Methodology: The research is qualitative, interpretive, and text-centered. The primary text is Ionesco’s Rhinoceros, supplemented by authoritative Persian and English translations to ensure fidelity to linguistic and performative nuances. The analysis proceeded in two phases. First, key scenes, dialogues, and stage directions were identified and segmented for close reading. Second, these segments were coded against Janis’s groupthink taxonomy to track the emergence and interaction of groupthink symptoms across the play’s three acts. The study cross-referenced theoretical sources in social psychology and comparative literary criticism to validate interpretive claims. Attention was paid to how linguistic shifts, rhetorical strategies, character arcs, and mise-en-scène function as aesthetic equivalents of social-psychological processes. Limitations of applying a model derived from small decision-making groups to mass phenomena are acknowledged and addressed through an adapted, metaphorical deployment of the theory.
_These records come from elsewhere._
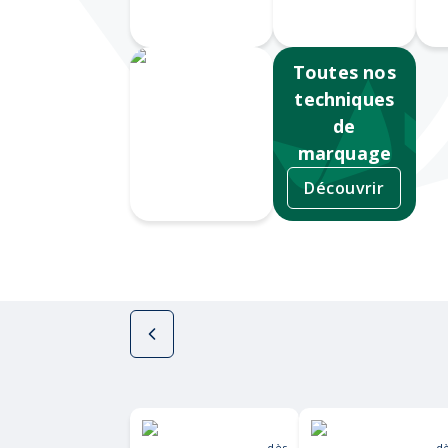
numérique
360
S
Toutes nos
techniques
de
marquage
Découvrir
Tampographie
dès
d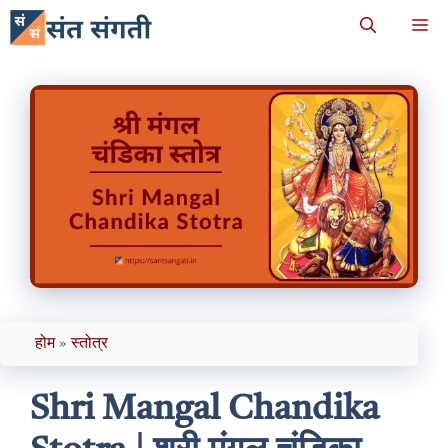
Skip
M
to
content
होम
»
स्तोत्र
Shri Mangal Chandika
Conclusion: The analysis demonstrates that Rhinoceros stages a coherent sequence of groupthink mechanisms: initial minimization of threat (illusion of invulnerability), collective rationalizations and rewritings of the past, moral inversion that legitimizes the group’s behavior, progressive self-censorship and manufactured unanimity, social pressure to conform, and the emergence of mindguards who control dissent. Characters such as Bérenger, Jean, Dudard, and Daisy exemplify different nodes in this process, Bérenger as the last human resisting absorption, others as vectors of assimilation. The study’s contribution is twofold: it extends literary interpretation by providing a systematic, psychologically informed account of the play’s dynamics, and it suggests a methodological template for applying social-psychological models to dramatic texts. By showing how theatrical form can model cognitive failure in collective contexts, the study argues that Ionesco’s Rhinoceros remains a timely exploration of how language, staging, and affective pressures can dismantle critical thought and normalize injustice. Moreover, the findings inform contemporary performance practice and pedagogy: directors and dramaturgs can employ the groupthink model to make cognitive pressures visible on stage, and scholars can apply the approach to other modern dramas. Future research could pair textual analysis with reception studies to observe how audiences enact or resist staged groupthink. In sum, this study shows that social-psychological models provide a productive hermeneutic for dramatic texts and affirms Rhinoceros as a lasting examination of the processes by which communities systematically normalize violence and silence dissent.